La venus de Millendorf en la rudeza del paleolítico; y ahora –en una civilización aún más extraña– escuálidas Barbies de jugueterías y pasarelas ostentando la marcas de sus bolsas de tiendas superpuestas, como antes, en las pinturas de Rubens y Tiziano, los cuerpos exhibían la salud de sus carnes opulentas.
Asimismo, el contraste entre la horizontalidad de la tierra y la verticalidad del ansia humana. Entre la gravedad que apega y causa la ruptura de la partida; y la rebeldía que concibe una altitud divina hacia la que se estira y raspa con el borde de las uñas.
La necesaria contradicción del ser que somos: amplitud y columna; arpa y tambor; contundencia mamífera y aleteo de mariposa.

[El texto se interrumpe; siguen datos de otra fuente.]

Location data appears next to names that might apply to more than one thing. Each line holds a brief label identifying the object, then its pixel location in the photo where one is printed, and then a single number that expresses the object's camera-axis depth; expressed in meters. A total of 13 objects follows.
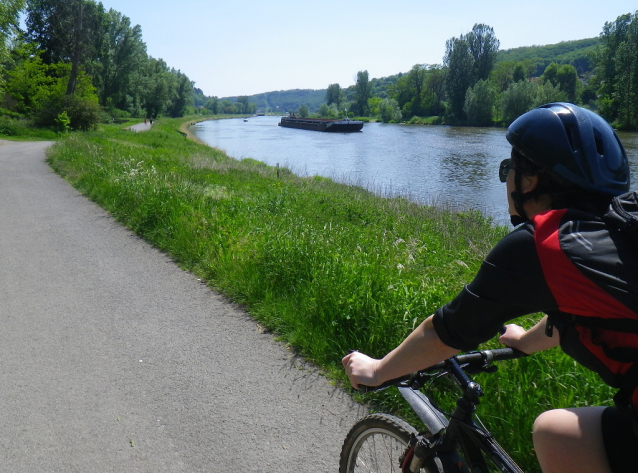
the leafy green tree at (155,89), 74.19
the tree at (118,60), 63.38
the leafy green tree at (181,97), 102.56
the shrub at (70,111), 39.81
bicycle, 1.59
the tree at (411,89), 95.40
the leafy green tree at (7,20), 33.22
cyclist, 1.16
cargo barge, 69.38
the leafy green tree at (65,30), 46.19
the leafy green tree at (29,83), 41.91
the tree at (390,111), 97.22
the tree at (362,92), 137.38
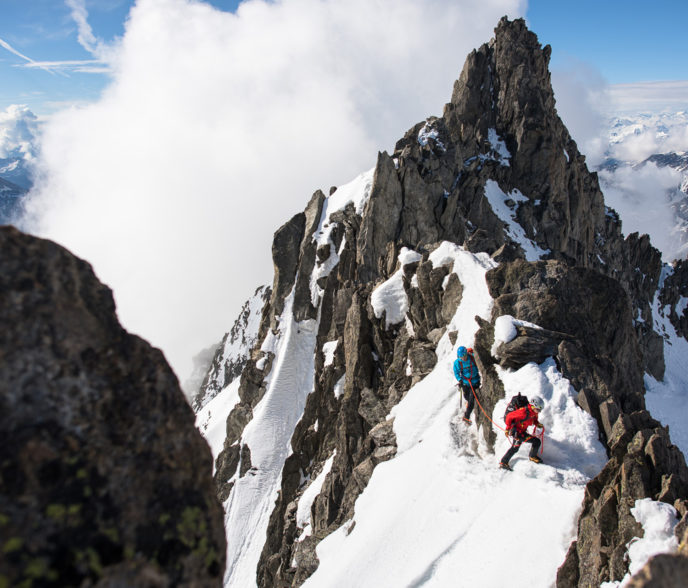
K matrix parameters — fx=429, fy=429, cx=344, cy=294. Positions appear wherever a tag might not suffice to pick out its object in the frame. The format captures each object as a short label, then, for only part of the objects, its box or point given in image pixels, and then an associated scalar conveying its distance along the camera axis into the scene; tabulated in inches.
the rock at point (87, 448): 130.6
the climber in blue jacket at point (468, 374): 576.1
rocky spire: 470.9
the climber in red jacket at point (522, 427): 455.2
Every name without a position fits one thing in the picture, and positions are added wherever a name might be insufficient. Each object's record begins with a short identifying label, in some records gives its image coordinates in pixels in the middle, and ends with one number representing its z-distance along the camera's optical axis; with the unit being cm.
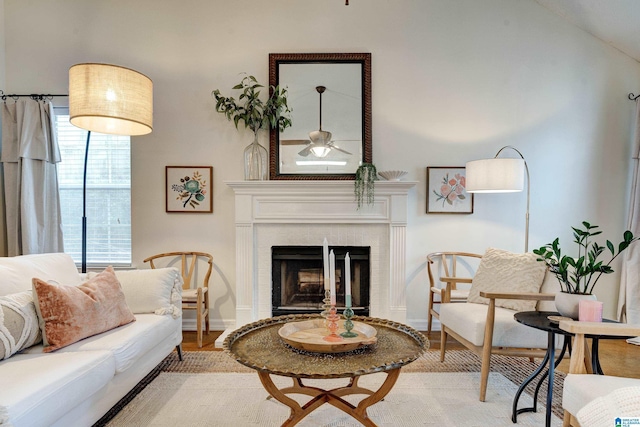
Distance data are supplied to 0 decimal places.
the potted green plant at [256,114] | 333
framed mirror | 342
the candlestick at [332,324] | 163
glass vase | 334
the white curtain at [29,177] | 321
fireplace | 331
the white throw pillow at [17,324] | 153
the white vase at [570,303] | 170
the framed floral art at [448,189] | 343
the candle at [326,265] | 159
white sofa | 128
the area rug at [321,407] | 183
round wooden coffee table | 138
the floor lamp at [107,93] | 204
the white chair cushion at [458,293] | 295
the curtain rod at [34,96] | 333
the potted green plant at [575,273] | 170
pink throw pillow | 168
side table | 164
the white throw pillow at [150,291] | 226
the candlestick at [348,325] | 167
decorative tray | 152
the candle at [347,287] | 157
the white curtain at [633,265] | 313
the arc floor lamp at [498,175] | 277
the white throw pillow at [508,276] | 227
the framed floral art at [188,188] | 346
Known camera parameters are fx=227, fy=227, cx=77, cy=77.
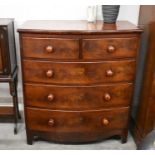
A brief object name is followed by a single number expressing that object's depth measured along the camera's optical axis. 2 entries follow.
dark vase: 1.74
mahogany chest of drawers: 1.58
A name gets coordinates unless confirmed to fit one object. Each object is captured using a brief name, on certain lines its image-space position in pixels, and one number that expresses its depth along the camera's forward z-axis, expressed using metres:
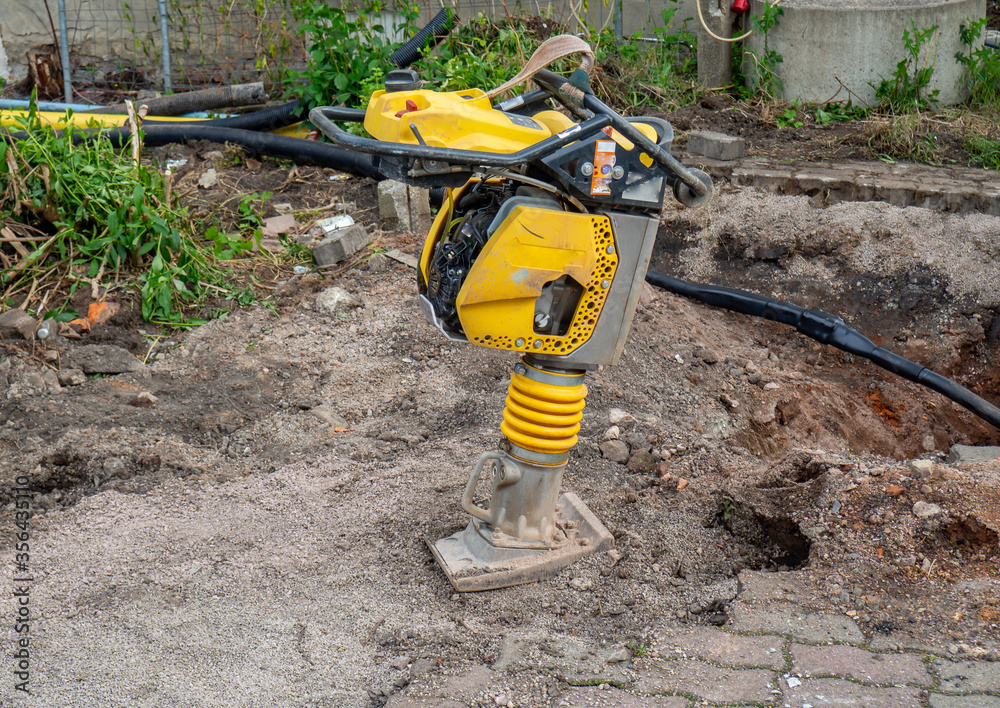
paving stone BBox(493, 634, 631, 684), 1.93
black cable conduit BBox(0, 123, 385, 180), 5.31
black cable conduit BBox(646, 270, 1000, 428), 3.21
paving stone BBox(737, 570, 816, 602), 2.15
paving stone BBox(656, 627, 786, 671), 1.94
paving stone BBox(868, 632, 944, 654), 1.93
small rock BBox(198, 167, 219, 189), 5.25
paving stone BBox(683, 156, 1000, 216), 4.32
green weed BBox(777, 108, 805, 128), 5.51
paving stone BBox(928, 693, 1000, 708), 1.76
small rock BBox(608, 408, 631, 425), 3.06
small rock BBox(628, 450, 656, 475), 2.80
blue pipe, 6.24
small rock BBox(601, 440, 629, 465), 2.85
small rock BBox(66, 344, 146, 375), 3.39
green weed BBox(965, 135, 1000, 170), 4.80
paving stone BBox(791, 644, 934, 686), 1.85
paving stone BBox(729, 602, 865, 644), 2.00
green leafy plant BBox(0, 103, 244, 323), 3.81
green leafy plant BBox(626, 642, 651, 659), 1.99
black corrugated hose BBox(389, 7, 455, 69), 6.03
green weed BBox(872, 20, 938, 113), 5.42
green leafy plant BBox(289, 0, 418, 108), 5.75
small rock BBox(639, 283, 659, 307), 3.88
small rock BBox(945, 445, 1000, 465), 2.93
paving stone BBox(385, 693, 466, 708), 1.85
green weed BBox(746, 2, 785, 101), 5.64
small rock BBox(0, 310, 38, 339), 3.47
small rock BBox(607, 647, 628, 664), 1.97
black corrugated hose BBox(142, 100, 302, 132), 5.93
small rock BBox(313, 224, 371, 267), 4.22
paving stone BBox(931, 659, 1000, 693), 1.81
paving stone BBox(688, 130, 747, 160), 4.98
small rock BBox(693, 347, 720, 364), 3.58
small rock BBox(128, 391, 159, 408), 3.20
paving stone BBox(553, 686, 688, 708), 1.83
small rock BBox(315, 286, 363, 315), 3.88
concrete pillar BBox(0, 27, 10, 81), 7.49
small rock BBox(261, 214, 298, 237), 4.74
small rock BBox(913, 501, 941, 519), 2.23
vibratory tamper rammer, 1.79
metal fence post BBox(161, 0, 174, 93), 6.85
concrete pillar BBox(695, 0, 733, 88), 5.88
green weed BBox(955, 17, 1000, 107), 5.46
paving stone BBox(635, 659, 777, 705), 1.83
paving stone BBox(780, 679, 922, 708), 1.78
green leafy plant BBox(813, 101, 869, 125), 5.54
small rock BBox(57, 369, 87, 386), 3.30
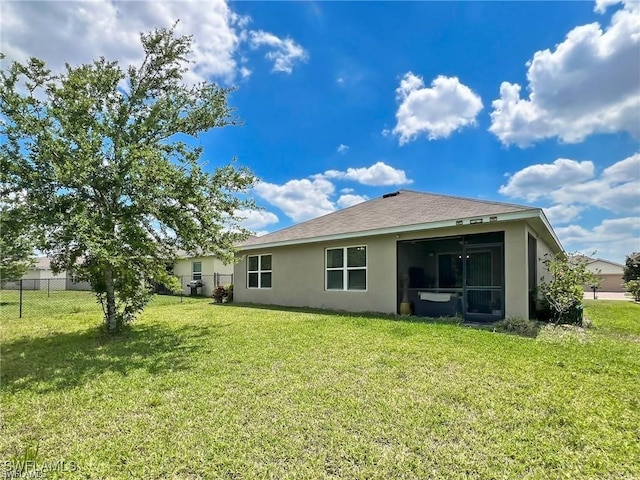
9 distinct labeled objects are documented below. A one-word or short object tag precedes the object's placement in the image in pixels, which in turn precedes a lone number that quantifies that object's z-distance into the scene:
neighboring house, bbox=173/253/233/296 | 21.83
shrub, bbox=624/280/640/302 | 20.28
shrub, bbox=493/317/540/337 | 8.09
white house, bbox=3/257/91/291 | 28.55
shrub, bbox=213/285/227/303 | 16.84
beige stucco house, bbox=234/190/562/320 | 8.98
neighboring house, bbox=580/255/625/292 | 38.48
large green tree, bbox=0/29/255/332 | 6.59
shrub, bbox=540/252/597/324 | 9.12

"Escuálidas Barbies de jugueterías y pasarelas ostentando la marcas de sus bolsas de tiendas superpuestas, como antes, en las pinturas de Rubens y Tiziano, los cuerpos exhibían la salud de sus carnes opulentas."

En conclusión, no es cierto que unos deban tener la metafísica flacura de Don Quijote y otros la tierna robustez de Sancho Panza. He allí la gran cuestión de la historia: el no haber aprendido a morar en la bifurcación sin tener que perdernos a prisa por solo uno de los senderos.
Dicotomías del lenguaje, abstracto y artificial, que infligimos al prójimo y al planeta: ser alma o materia, ser razón o sentimiento, ser individuo o sociedad, ley o libertad, éxito o derrota, Cielo o Tierra; en vez de serlo todo y ser en paz como somos. “El hombre es un dios cuando sueña y un mendigo cuando reflexiona”, escribió Hölderlin.

Cerámica de Chulucanas (Piura) y artesanías de Hilario Mendívil (Cusco).

Más sencillamente dice Michel de Montaigne: “cuando como, como; y cuando rezo, rezo”. Heredero de un castillo, criado por voluntad paterna entre humildes leñadores a fin de curtir su carácter antes de ser educado en Virgilio y Homero, y allegarlo a las gentes del campo antes de mezclarlo con duques y obispos. Hombre a caballo, con un pie en un lado y el otro en el opuesto, para no encerrarse en uno solo de los mundos y recordar que “el humano más honesto es el humano mezclado”, como dice su sabiduría latina y campechana.

"He allí la gran cuestión de la historia: el no haber aprendido a morar en la bifurcación sin tener que perdernos a prisa por solo uno de los senderos."

Finalmente, sin una adecuada ración de Sancho, caeremos en el primer pozo acusando a una estrella; pero sin una discreta dosis de Don Quijote nos ennegrecerá el humo de nuestra estufa.
Benditos los héroes, escasos como los poetas; bendita la mediocridad, común y casera, con su sabor a pan y limones frescos en un rincón. Las dos cosas que de verdad hacen falta: una ventana por donde mirar lo inabarcable y una mesa sobre la que apoyar nuestras pequeñas blandas manos.